The virtualization software, also referred to as a hypervisor, manages the guest operating system's access to the virtual disk and maps the virtual disk to the underlying physical storage resources that reside on the host platform or in a remote storage device, such as a storage area network (SAN) or network attached storage (NAS). Because multiple virtual machines can be instantiated on a single host, allocating physical storage space for virtual disks corresponding to every instantiated virtual machine in an organization's data center can stress the physical storage space capacity of the data center. For example, when provisioning a virtual disk for a virtual machine, the virtualization software may allocate all the physical disk space for the virtual disk at the time the virtual disk is initially created, sometimes creating a number of empty data blocks containing only zeros (“zero blocks”). However, such an allocation may result in storage inefficiencies because the physical storage space allocated for the virtual disk may not be timely used (or ever used) by the virtual machine. In one solution, known as “thin provisioning,” the virtualization software dynamically allocates physical storage space to a virtual disk only when such physical storage space is actually needed by the virtual machine and not necessarily when the virtual disk is initially created.

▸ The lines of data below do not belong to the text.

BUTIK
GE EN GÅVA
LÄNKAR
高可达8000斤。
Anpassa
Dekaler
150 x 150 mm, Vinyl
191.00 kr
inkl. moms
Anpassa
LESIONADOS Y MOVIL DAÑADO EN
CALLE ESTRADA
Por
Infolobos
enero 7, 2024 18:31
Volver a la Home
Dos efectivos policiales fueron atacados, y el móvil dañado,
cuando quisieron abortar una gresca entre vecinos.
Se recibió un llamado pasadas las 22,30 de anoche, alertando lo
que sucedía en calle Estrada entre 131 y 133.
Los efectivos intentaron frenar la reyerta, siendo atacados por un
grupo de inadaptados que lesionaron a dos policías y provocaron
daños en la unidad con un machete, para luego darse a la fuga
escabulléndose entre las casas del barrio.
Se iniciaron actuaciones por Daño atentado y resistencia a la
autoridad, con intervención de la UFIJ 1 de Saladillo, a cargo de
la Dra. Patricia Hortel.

In a similar manner, thin provisioning may be implemented as a storage space optimization technology in the underlying storage hardware, e.g., storage array, which may include an array of rotating disks or solid state disks as the physical storage media. In such cases, a storage system controller that manages the physical storage media and exposes them as logical data storage units, referred to as logical unit numbers (LUNs), to the host, thinly provisions the LUNs. That is, the storage system controller dynamically allocates physical storage space to the LUNs only when such physical storage space is actually needed by the LUNs and not necessarily when the LUNs are initially created. As a result, when the LUNs are initially created, the logical size of each of the LUNs is typically much greater than its physical size.

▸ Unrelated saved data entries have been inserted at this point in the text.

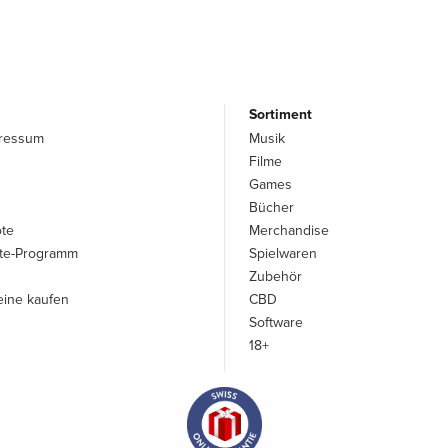
Sortiment
pressum
Musik
Filme
Games
Bücher
ote
Merchandise
iate-Programm
Spielwaren
Zubehör
ine kaufen
CBD
Software
18+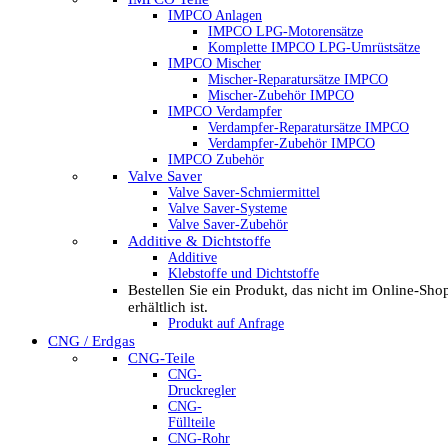
IMPCO Anlagen
IMPCO LPG-Motorensätze
Komplette IMPCO LPG-Umrüstsätze
IMPCO Mischer
Mischer-Reparatursätze IMPCO
Mischer-Zubehör IMPCO
IMPCO Verdampfer
Verdampfer-Reparatursätze IMPCO
Verdampfer-Zubehör IMPCO
IMPCO Zubehör
Valve Saver
Valve Saver-Schmiermittel
Valve Saver-Systeme
Valve Saver-Zubehör
Additive & Dichtstoffe
Additive
Klebstoffe und Dichtstoffe
Bestellen Sie ein Produkt, das nicht im Online-Sho
erhältlich ist.
Produkt auf Anfrage
CNG / Erdgas
CNG-Teile
CNG-
Druckregler
CNG-
Füllteile
CNG-Rohr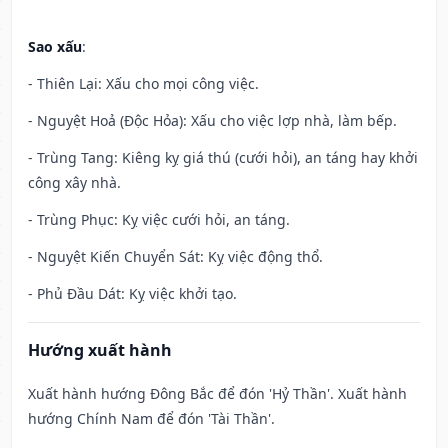
Sao xấu
:
- Thiên Lại: Xấu cho mọi công việc.
- Nguyệt Hoả (Độc Hỏa): Xấu cho việc lợp nhà, làm bếp.
- Trùng Tang: Kiêng kỵ giá thú (cưới hỏi), an táng hay khởi
công xây nhà.
- Trùng Phục: Kỵ việc cưới hỏi, an táng.
- Nguyệt Kiến Chuyển Sát: Kỵ việc động thổ.
- Phủ Đầu Dát: Kỵ việc khởi tạo.
Hướng xuất hành
Xuất hành hướng Đông Bắc để đón 'Hỷ Thần'. Xuất hành
hướng Chính Nam để đón 'Tài Thần'.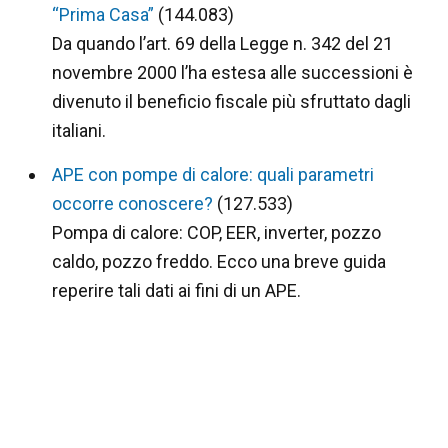
“Prima Casa”
(144.083)
Da quando l’art. 69 della Legge n. 342 del 21
novembre 2000 l’ha estesa alle successioni è
divenuto il beneficio fiscale più sfruttato dagli
italiani.
APE con pompe di calore: quali parametri
occorre conoscere?
(127.533)
Pompa di calore: COP, EER, inverter, pozzo
caldo, pozzo freddo. Ecco una breve guida
reperire tali dati ai fini di un APE.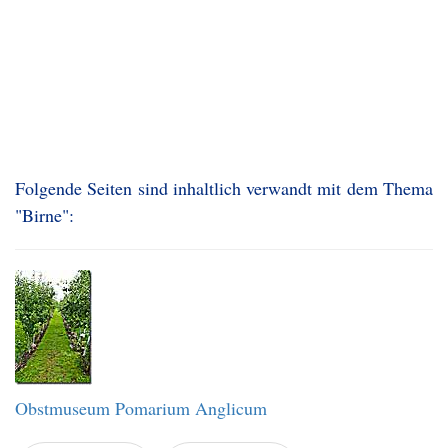
Folgende Seiten sind inhaltlich verwandt mit dem Thema
"Birne":
Obstmuseum Pomarium Anglicum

However, even with the use of thinly-provisioned virtual disks and thinly-provisioned LUNs, storage inefficiencies may be caused by an accumulation of “stale” data, i.e., disk blocks that were previously used and are currently unused but remain allocated. For example, deletion of a file, such as a temporary file or a swap file used by the hypervisor while supporting virtual machines, does not generally result in a release of the actual data blocks corresponding to the files. In addition, after migration of one or more virtual disks associated with a virtual machine, known as Storage vMotion™, is carried out, a set of files corresponding to the virtual disks is deleted by the hypervisor in response to an unlink command issued by a virtual machine management server. The deletion of these files does not necessarily result in a release of the actual data blocks corresponding to these files. This behavior can result in storage inefficiencies because such “stale” portions of the LUN are not utilized. U.S. patent application Ser. No. 13/181,153, filed Jul. 12, 2011, the entire contents of which are incorporated by reference herein, describes a technique that employs unmap commands to reclaim data blocks of “stale” data and continue to maintain the benefits of thin provisioning. However, the overhead associated with the execution of unmap operation in the storage system often offsets the benefits gained by the unmap operation.